**** TEXTO DO EXERCÍCIO ****

O governo iraniano afirmou que tomará medidas «recíprocas» à decisão da Agência Internacional de Energia Atómica (AIEA) de adoptar uma resolução criticando Teerão pela sua «falta de cooperação», que as autoridades iranianas culpam por «fins políticos».
O porta-voz do Ministério dos Negócios Estrangeiros iraniano Naser Kanani salientou que o governo irá responder a «medidas não construtivas», mas disse que Teerão irá manter a sua «interacção construtiva» com aqueles que quiserem escolher este caminho, de acordo com a agência noticiosa iraniana IRNA.
«As acções do Irão são uma resposta à recente resolução do Conselho de Governadores da AIEA, uma resolução infelizmente emitida após a acção política dos Estados Unidos e de três países europeus», criticou, observando que estes países «impuseram» a resolução através de «pressão política».
Salientou que «os detalhes das medidas do Irão serão notificados à AIEA», antes de reiterar que «o Irão tem o programa nuclear pacífico mais transparente», como noticiado pela agência noticiosa Mehr. «Tem o maior número de instalações sob a supervisão da AIEA e o maior número de inspecções da AIEA», disse ele.

**** REGISTOS FORNECIDOS ****

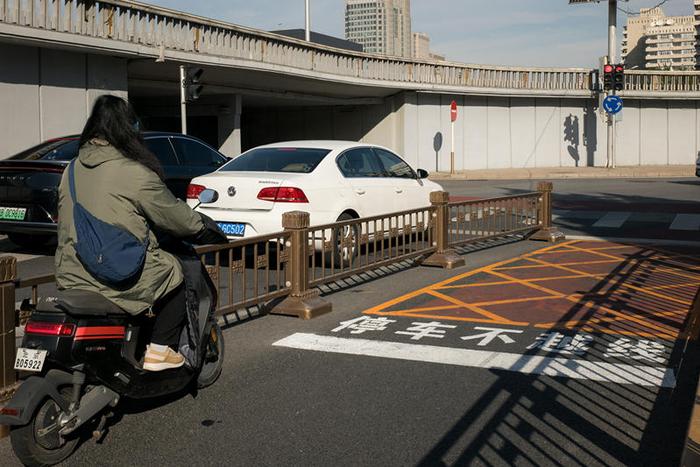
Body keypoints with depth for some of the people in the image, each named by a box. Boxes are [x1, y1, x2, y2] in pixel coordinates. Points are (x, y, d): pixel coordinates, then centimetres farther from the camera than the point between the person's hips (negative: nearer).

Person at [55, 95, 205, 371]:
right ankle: (160, 350, 9)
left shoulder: (72, 170, 8)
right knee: (178, 275, 16)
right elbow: (176, 217, -3)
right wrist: (198, 226, 19)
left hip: (70, 276, 7)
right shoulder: (135, 174, -13)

****

● LISTA DE TAREFAS:
1. Reescreva o trecho do texto sobre a resolução da AIEA de "O porta-voz do" a "noticiosa iraniana IRNA.", trocando "porta-voz" por "representante".
2. Prossiga o texto sobre a resolução da AIEA a partir do ponto em que termina.

● RESPOSTAS POR TAREFA:
1.
O representante do Ministério dos Negócios Estrangeiros iraniano Naser Kanani salientou que o governo irá responder a «medidas não construtivas», mas disse que Teerão irá manter a sua «interacção construtiva» com aqueles que quiserem escolher este caminho, de acordo com a agência noticiosa iraniana IRNA.

2.
«Espera-se, portanto, que as acções políticas relacionadas com a cooperação construtiva do Irão com a agência sejam evitadas e que a cooperação possa continuar», disse Kanani, sublinhando que «as acções destes quatro países mostram que ainda querem afectar as actividades técnicas entre o Irão e a AIEA através de uma postura política».
O texto, proposto pelos EUA, Reino Unido, França e Alemanha, foi apoiado por 26 dos 35 membros do Conselho de Governadores da AIEA. A China e a Rússia opuseram-se à medida, enquanto pelo menos cinco países se abstiveram. A resolução critica o Irão pela sua falta de cooperação com a investigação da agência sobre vestígios de urânio encontrados em pelo menos três das suas instalações.